In his article "Trust Your Guts", William Grieder makes the following suggestions:
1. Euthanasia for insolvent banks. Transferring their losses to the public will not restore the trillions in capital the bankers helped destroy. It would merely relieve the banks, their creditors and shareholders of the pain. Government must take control of the system to supervise a just unwinding of the mess -- whether we call it nationalization or something else. Handing out money and leaving bankers in control of how it's spent is nutty and morally wrong. People everywhere understand this. Only Washington seems oblivious to the irrationality of what it is attempting.
2. The Federal Reserve must be democratized and effectively stripped of its peculiar antidemocratic status as an unaccountable island of power within the government. A new federal agency -- accountable to Congress and the president -- can be refashioned from the working parts of the Fed. Call it a central bank or something else, but its governing power must not rest with heavyweight bankers on the board of directors at the twelve regional banks. (To understand why, consider that the New York Federal Reserve Bank was headed until recently by Geithner.)
3. The reformed Fed would be confined to conducting monetary policy and stripped of its regulatory functions. A different section of the Treasury or a new free-standing regulatory agency can assume responsibility for regulation and be armed with strong antitrust laws and other rules to ensure that "too big to fail" institutions are redefined as "too big to save."
4. The federal law against usury can be restored to halt predatory lending. Persistent violators would not be fined with trivial penalties, as they are now, but stripped of their government protections and subsidies -- that is, doomed.
5. A new banking system -- smaller and more diverse and responsible to the public interest -- can fill the hole left by the demise of major banks like Citigroup. Vast public resources should be devoted to creating this system, not to saving the mastodons. Public banks (like the North Dakota State Bank) and nonprofit savings and lending cooperatives can also serve as an important cross-check on private commercial banking -- a competitive model that offers credit on nonusurious terms and keeps the big boys honest.

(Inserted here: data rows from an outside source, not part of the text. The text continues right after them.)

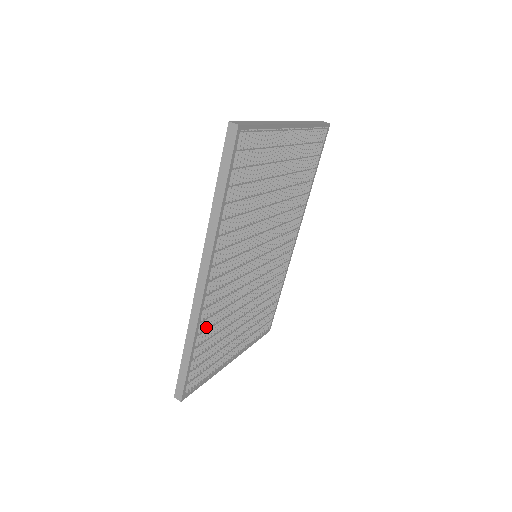
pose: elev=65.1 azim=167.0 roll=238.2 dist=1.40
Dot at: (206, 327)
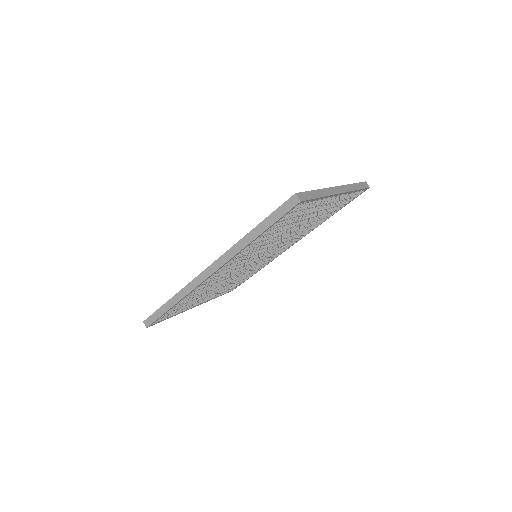
Dot at: (193, 293)
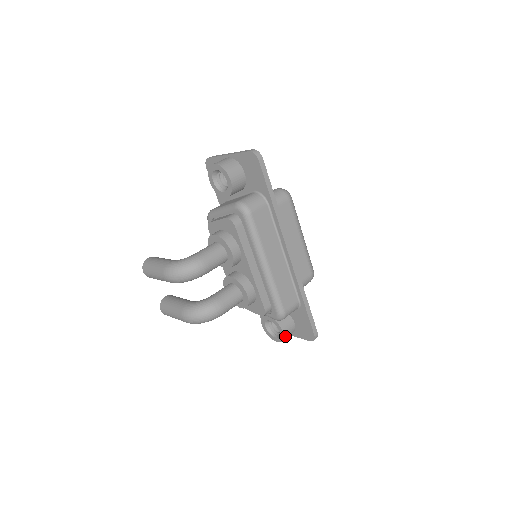
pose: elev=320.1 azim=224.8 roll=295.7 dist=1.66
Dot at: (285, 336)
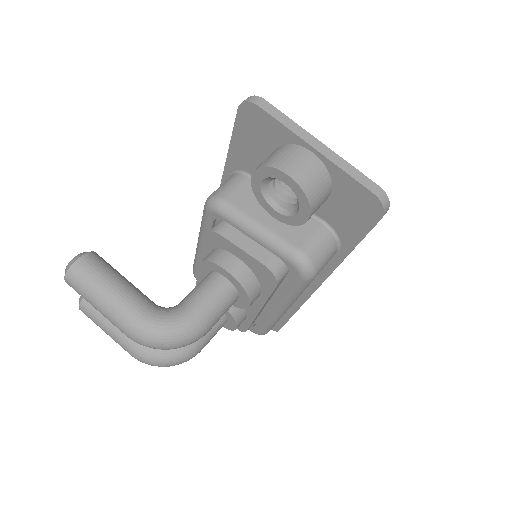
Dot at: occluded
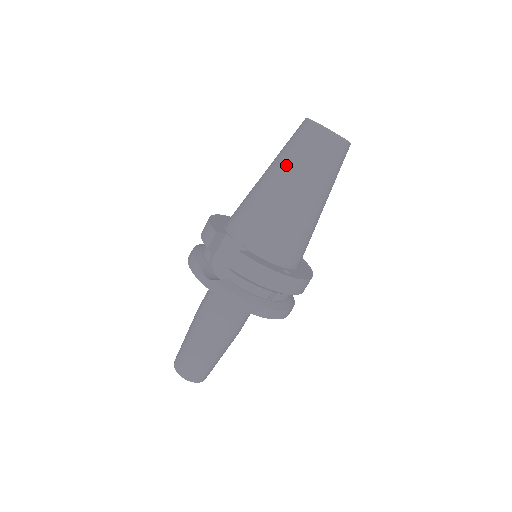
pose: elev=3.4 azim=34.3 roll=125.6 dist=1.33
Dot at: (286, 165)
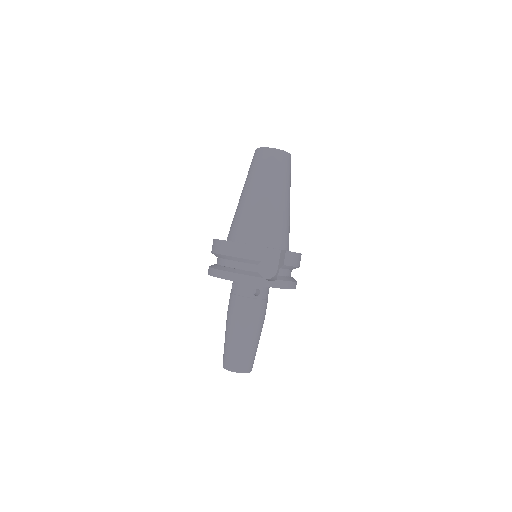
Dot at: (276, 183)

6. Once the Federal Reserve is domesticated in a democratic fashion, then it can be reformed to assume broad supervision of the nonbank financial firms in the "shadow banking system" -- hedge funds, private equity firms, pension funds, mutual funds, insurance companies.
7. Our first political challenge is to disturb business as usual in Washington and prevent Congress from taking hasty action to adopt Wall Street's "reform" agenda. Congress is rattled by the exploding popular anger and listening nervously. The people need to speak louder -- loud enough for the president to hear.